**Written exercise**
Reproduce every line of the material below without changing a single character.

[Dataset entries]
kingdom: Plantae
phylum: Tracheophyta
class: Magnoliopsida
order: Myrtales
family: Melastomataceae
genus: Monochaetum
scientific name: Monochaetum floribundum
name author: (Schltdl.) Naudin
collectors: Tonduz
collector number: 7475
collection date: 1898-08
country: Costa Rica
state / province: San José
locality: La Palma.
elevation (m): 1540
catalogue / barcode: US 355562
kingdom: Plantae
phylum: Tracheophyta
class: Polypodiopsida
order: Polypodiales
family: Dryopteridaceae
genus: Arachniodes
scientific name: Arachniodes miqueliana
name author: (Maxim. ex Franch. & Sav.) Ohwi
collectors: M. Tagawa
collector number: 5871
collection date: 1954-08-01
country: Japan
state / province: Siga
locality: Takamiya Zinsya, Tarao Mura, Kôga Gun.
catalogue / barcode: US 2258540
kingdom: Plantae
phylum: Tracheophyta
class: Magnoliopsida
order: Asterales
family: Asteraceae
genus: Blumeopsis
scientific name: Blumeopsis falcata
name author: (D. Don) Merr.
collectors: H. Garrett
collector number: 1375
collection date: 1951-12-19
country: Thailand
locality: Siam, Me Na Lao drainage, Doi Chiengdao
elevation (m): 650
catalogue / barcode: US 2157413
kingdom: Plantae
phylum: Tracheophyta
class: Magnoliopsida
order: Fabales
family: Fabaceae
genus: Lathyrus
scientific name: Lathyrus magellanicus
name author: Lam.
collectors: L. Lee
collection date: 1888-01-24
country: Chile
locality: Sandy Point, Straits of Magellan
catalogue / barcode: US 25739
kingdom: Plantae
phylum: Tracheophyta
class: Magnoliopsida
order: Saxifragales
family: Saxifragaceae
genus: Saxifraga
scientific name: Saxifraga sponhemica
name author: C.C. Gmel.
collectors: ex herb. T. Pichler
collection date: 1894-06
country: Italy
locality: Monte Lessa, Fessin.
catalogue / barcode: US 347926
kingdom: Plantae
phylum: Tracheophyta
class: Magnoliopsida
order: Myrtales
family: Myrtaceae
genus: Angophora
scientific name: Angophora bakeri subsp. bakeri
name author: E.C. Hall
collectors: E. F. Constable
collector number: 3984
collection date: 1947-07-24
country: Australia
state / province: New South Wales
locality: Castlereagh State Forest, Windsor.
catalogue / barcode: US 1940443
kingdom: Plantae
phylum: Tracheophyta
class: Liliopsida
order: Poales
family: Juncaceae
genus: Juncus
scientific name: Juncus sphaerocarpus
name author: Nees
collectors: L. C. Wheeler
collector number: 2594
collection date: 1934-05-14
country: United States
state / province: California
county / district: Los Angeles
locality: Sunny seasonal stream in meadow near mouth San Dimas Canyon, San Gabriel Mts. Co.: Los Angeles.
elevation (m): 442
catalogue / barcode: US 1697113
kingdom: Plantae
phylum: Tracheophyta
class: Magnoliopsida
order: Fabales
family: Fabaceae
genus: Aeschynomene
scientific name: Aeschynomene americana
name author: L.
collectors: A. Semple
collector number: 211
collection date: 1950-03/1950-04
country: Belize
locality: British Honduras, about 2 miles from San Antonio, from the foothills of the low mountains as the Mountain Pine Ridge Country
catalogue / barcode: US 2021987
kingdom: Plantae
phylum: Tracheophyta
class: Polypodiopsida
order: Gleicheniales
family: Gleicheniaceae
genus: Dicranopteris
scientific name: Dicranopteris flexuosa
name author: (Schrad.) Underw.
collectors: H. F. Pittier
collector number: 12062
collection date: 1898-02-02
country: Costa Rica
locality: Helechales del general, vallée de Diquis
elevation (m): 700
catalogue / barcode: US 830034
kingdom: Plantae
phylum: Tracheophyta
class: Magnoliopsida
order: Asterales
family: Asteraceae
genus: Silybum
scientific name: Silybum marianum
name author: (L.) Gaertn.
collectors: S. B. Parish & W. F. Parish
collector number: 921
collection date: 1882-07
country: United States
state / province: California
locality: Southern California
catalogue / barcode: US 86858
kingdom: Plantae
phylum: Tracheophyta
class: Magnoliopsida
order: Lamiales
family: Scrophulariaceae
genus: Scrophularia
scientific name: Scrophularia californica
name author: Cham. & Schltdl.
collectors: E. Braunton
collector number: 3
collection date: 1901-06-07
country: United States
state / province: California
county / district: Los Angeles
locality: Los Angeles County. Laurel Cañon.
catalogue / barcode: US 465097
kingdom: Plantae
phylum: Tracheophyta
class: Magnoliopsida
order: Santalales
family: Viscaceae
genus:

**Reply to the exercise**
kingdom: Plantae
phylum: Tracheophyta
class: Magnoliopsida
order: Myrtales
family: Melastomataceae
genus: Monochaetum
scientific name: Monochaetum floribundum
name author: (Schltdl.) Naudin
collectors: Tonduz
collector number: 7475
collection date: 1898-08
country: Costa Rica
state / province: San José
locality: La Palma.
elevation (m): 1540
catalogue / barcode: US 355562
kingdom: Plantae
phylum: Tracheophyta
class: Polypodiopsida
order: Polypodiales
family: Dryopteridaceae
genus: Arachniodes
scientific name: Arachniodes miqueliana
name author: (Maxim. ex Franch. & Sav.) Ohwi
collectors: M. Tagawa
collector number: 5871
collection date: 1954-08-01
country: Japan
state / province: Siga
locality: Takamiya Zinsya, Tarao Mura, Kôga Gun.
catalogue / barcode: US 2258540
kingdom: Plantae
phylum: Tracheophyta
class: Magnoliopsida
order: Asterales
family: Asteraceae
genus: Blumeopsis
scientific name: Blumeopsis falcata
name author: (D. Don) Merr.
collectors: H. Garrett
collector number: 1375
collection date: 1951-12-19
country: Thailand
locality: Siam, Me Na Lao drainage, Doi Chiengdao
elevation (m): 650
catalogue / barcode: US 2157413
kingdom: Plantae
phylum: Tracheophyta
class: Magnoliopsida
order: Fabales
family: Fabaceae
genus: Lathyrus
scientific name: Lathyrus magellanicus
name author: Lam.
collectors: L. Lee
collection date: 1888-01-24
country: Chile
locality: Sandy Point, Straits of Magellan
catalogue / barcode: US 25739
kingdom: Plantae
phylum: Tracheophyta
class: Magnoliopsida
order: Saxifragales
family: Saxifragaceae
genus: Saxifraga
scientific name: Saxifraga sponhemica
name author: C.C. Gmel.
collectors: ex herb. T. Pichler
collection date: 1894-06
country: Italy
locality: Monte Lessa, Fessin.
catalogue / barcode: US 347926
kingdom: Plantae
phylum: Tracheophyta
class: Magnoliopsida
order: Myrtales
family: Myrtaceae
genus: Angophora
scientific name: Angophora bakeri subsp. bakeri
name author: E.C. Hall
collectors: E. F. Constable
collector number: 3984
collection date: 1947-07-24
country: Australia
state / province: New South Wales
locality: Castlereagh State Forest, Windsor.
catalogue / barcode: US 1940443
kingdom: Plantae
phylum: Tracheophyta
class: Liliopsida
order: Poales
family: Juncaceae
genus: Juncus
scientific name: Juncus sphaerocarpus
name author: Nees
collectors: L. C. Wheeler
collector number: 2594
collection date: 1934-05-14
country: United States
state / province: California
county / district: Los Angeles
locality: Sunny seasonal stream in meadow near mouth San Dimas Canyon, San Gabriel Mts. Co.: Los Angeles.
elevation (m): 442
catalogue / barcode: US 1697113
kingdom: Plantae
phylum: Tracheophyta
class: Magnoliopsida
order: Fabales
family: Fabaceae
genus: Aeschynomene
scientific name: Aeschynomene americana
name author: L.
collectors: A. Semple
collector number: 211
collection date: 1950-03/1950-04
country: Belize
locality: British Honduras, about 2 miles from San Antonio, from the foothills of the low mountains as the Mountain Pine Ridge Country
catalogue / barcode: US 2021987
kingdom: Plantae
phylum: Tracheophyta
class: Polypodiopsida
order: Gleicheniales
family: Gleicheniaceae
genus: Dicranopteris
scientific name: Dicranopteris flexuosa
name author: (Schrad.) Underw.
collectors: H. F. Pittier
collector number: 12062
collection date: 1898-02-02
country: Costa Rica
locality: Helechales del general, vallée de Diquis
elevation (m): 700
catalogue / barcode: US 830034
kingdom: Plantae
phylum: Tracheophyta
class: Magnoliopsida
order: Asterales
family: Asteraceae
genus: Silybum
scientific name: Silybum marianum
name author: (L.) Gaertn.
collectors: S. B. Parish & W. F. Parish
collector number: 921
collection date: 1882-07
country: United States
state / province: California
locality: Southern California
catalogue / barcode: US 86858
kingdom: Plantae
phylum: Tracheophyta
class: Magnoliopsida
order: Lamiales
family: Scrophulariaceae
genus: Scrophularia
scientific name: Scrophularia californica
name author: Cham. & Schltdl.
collectors: E. Braunton
collector number: 3
collection date: 1901-06-07
country: United States
state / province: California
county / district: Los Angeles
locality: Los Angeles County. Laurel Cañon.
catalogue / barcode: US 465097
kingdom: Plantae
phylum: Tracheophyta
class: Magnoliopsida
order: Santalales
family: Viscaceae
genus:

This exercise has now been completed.